As a practitioner of and [renounced] Iyengar Yoga teacher in training, I'd been warned of the detrimental effect and cultural warping that is the foundation of HOT YOGA. My first classes were Hot Vinyasa, without any real alignment, which only lead to wrist pain, back pain, and less flexibility than pre-yoga. Iyengar Yoga [and Ray Long] taught me the alignment required to practice with ease and increase my range of motion. But lately my muscles have been screaming for HEAT. In Ottawa, classes that offer REAL hot yoga (some call it hot, but in my opinion, if you don't sweat, it's definitely not) are few and far between. Friday I attended a Moksha Yoga charity class despite my rigid ego yelling:
1. But you hate mirrors!
2. The heat is a Western concept designed to get people half naked and sexualize the practice!

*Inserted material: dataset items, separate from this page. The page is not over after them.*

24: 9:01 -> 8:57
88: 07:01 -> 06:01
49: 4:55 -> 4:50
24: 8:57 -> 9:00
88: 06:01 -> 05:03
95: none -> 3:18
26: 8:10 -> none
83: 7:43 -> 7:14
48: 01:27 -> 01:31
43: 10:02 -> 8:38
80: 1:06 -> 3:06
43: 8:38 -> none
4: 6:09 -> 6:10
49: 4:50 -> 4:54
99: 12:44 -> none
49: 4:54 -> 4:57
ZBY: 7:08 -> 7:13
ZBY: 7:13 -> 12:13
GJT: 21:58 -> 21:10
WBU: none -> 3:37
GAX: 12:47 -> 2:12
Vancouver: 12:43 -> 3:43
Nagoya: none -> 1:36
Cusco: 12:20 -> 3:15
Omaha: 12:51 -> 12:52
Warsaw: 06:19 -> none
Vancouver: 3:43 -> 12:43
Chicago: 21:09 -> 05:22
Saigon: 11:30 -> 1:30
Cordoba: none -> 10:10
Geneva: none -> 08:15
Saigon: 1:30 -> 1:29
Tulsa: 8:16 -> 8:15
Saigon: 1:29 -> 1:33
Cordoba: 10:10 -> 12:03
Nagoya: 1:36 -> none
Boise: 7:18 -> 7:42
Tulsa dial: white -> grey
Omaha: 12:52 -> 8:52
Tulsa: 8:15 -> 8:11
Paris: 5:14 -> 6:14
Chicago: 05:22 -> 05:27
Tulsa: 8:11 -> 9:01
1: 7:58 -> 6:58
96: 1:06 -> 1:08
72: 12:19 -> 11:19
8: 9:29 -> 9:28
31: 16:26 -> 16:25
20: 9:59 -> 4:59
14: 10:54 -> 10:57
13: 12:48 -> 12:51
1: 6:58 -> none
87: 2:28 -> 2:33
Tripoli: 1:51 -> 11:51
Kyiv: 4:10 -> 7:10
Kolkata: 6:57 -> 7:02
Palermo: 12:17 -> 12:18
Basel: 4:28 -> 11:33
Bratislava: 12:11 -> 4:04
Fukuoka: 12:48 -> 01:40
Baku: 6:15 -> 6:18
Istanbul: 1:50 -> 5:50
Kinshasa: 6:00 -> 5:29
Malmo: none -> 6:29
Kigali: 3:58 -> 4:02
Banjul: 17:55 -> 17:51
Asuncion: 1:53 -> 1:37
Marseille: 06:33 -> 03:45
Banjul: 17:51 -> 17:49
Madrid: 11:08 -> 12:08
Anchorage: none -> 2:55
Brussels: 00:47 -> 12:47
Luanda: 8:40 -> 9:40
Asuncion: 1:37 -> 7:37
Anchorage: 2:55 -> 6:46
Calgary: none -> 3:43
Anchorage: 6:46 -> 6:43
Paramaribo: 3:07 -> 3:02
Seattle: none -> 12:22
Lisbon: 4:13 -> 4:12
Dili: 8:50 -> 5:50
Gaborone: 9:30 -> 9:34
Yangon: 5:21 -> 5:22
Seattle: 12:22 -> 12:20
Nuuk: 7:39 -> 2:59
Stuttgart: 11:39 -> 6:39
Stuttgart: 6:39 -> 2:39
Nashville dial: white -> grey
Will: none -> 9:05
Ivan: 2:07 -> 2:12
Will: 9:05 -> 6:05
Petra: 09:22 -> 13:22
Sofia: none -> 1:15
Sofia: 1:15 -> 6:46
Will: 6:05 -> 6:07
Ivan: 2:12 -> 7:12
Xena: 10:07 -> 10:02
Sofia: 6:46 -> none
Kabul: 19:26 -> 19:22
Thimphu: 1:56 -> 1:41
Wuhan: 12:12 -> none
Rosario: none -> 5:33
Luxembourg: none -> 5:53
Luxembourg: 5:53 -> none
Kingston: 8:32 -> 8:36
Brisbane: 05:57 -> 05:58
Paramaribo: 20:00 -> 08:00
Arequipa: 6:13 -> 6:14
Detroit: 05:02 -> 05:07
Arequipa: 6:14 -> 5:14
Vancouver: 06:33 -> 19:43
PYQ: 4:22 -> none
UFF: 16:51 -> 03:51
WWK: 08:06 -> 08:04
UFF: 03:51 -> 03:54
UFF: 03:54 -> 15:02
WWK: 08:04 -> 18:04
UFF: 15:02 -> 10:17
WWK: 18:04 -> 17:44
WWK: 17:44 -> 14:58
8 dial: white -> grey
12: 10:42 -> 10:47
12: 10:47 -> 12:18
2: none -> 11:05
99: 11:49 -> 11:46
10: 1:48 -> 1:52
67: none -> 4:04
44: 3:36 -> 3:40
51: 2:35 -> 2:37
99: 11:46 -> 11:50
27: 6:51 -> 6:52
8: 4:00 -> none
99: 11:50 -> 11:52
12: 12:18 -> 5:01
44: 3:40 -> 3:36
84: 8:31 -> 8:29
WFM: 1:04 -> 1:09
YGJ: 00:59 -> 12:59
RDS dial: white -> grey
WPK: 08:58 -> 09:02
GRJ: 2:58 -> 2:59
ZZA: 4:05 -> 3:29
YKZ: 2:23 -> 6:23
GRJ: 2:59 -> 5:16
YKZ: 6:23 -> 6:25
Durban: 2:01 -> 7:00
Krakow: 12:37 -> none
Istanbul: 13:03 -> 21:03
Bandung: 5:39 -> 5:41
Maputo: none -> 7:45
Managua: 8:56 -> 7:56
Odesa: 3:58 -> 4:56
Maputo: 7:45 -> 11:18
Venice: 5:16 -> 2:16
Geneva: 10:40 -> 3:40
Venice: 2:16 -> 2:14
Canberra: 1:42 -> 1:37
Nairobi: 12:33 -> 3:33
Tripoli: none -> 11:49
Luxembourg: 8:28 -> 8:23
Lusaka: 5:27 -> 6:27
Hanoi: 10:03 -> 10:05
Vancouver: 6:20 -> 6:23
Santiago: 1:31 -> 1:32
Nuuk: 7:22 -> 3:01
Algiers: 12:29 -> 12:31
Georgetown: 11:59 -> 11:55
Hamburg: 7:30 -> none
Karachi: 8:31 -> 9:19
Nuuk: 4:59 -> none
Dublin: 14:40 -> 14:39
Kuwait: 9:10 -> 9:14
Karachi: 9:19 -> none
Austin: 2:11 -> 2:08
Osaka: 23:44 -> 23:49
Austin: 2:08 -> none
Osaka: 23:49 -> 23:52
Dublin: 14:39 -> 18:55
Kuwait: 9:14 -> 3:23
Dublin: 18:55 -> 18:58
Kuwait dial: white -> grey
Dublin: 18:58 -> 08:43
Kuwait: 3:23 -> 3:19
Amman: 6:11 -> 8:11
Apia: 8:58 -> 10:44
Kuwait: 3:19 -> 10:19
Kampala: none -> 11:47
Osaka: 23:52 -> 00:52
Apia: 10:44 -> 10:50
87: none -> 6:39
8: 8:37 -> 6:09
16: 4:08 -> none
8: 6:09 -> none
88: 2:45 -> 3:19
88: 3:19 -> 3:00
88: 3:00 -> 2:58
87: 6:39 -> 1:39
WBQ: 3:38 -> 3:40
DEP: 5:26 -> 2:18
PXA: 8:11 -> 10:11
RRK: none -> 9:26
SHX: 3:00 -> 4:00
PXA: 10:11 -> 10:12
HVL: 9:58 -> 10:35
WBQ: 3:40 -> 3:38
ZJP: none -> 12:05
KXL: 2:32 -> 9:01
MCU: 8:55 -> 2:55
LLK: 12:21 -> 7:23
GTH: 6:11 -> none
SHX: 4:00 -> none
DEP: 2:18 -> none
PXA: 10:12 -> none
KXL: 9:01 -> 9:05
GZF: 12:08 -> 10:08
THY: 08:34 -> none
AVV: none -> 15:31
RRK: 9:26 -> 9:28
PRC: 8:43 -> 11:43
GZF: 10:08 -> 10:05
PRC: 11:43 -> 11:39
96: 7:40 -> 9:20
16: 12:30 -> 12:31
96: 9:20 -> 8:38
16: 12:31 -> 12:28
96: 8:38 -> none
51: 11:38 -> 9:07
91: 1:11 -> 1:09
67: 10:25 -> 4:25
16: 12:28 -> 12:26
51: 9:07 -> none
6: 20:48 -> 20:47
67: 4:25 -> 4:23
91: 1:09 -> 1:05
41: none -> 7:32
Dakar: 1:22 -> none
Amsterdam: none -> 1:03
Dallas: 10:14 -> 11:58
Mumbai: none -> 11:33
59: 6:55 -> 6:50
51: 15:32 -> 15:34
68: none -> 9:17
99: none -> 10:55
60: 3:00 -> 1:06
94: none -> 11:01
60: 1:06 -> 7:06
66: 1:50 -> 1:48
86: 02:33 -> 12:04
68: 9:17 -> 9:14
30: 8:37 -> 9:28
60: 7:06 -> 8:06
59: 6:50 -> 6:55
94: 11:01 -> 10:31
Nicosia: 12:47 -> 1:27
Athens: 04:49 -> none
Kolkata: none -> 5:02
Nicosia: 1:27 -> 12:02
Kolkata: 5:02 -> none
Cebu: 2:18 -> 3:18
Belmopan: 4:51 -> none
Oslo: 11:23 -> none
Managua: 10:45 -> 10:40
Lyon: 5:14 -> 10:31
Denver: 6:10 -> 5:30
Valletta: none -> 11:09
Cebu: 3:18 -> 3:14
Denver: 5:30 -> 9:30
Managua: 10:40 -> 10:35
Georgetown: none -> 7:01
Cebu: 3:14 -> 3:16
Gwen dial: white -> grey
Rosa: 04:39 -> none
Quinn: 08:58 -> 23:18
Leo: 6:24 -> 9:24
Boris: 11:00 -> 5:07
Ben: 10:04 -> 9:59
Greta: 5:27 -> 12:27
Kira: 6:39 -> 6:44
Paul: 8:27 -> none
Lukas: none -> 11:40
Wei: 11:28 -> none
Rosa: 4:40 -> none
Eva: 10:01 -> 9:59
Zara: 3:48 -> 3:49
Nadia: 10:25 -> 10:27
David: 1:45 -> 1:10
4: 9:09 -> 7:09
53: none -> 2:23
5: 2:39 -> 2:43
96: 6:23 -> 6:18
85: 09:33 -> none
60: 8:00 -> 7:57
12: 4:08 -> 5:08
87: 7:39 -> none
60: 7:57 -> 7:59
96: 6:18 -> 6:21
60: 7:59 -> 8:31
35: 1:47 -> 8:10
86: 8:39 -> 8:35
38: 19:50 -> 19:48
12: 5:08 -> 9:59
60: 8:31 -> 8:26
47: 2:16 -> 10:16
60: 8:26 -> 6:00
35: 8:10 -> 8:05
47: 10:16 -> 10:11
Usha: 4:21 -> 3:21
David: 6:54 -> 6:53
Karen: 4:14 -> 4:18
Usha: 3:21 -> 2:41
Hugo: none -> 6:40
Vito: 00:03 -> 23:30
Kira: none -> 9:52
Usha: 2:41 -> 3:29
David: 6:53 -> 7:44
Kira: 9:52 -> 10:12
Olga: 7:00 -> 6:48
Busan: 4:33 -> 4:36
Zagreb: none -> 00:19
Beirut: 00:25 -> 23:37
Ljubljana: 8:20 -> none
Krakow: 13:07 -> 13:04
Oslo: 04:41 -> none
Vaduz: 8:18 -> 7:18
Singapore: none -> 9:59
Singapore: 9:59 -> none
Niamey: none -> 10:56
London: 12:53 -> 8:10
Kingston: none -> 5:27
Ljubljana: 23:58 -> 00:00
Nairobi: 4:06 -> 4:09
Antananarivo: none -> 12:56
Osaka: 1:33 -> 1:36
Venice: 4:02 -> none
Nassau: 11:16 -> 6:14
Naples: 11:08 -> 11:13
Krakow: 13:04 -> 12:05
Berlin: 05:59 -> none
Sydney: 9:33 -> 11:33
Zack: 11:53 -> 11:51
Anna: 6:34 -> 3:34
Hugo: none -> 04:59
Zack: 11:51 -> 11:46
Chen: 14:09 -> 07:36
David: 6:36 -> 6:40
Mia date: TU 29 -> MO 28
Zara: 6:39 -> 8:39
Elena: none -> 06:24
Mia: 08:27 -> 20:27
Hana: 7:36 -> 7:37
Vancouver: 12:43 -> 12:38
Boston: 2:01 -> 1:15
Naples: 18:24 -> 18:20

3. Remember that one teacher a year ago who assisted you in Uttanasana and pulled your hamstring!
4. They don't chant AUM! That's not yoga!
5. They don't use Sanskrit names for the poses; that's not yoga!
6. There are no spiritual innuendos or lessons imparted . . . they aren't yogis!
And on and on and on.
I ignored my rambling mind and just listened to my body. The result? I sweated like never before. I ignored the mirrors and practiced with the alignment that is the foundation of my own practice. I chanted AUM in my head at the end of the practice. And when it was all said and done:
My back pain left.
My flexibility had increased tremendously.
I exited the studio and inhaled sub-zero temperatures with an exhilaration not felt in a while.
I noted that Spirituality lives in my heart and not only the center where I practice asana. According to Patanjali, the very definition of yoga is: The cessation of thought waves of the mind. I don't recall any rules on how or what or when or how hot our asana practice is, though I would happily stand corrected if I somehow missed that sutra.
I loved it. I missed hot yoga. I'm finally starting to tune out the yammering chatter and listen to an inner voice, learning over and over again that everything is impermanent. What I needed then is not what I neednow, and the joy of the practice comes from letting go of our rigid, rule-making thinking.
Curious to know others' thoughts on hot yoga and spirituality?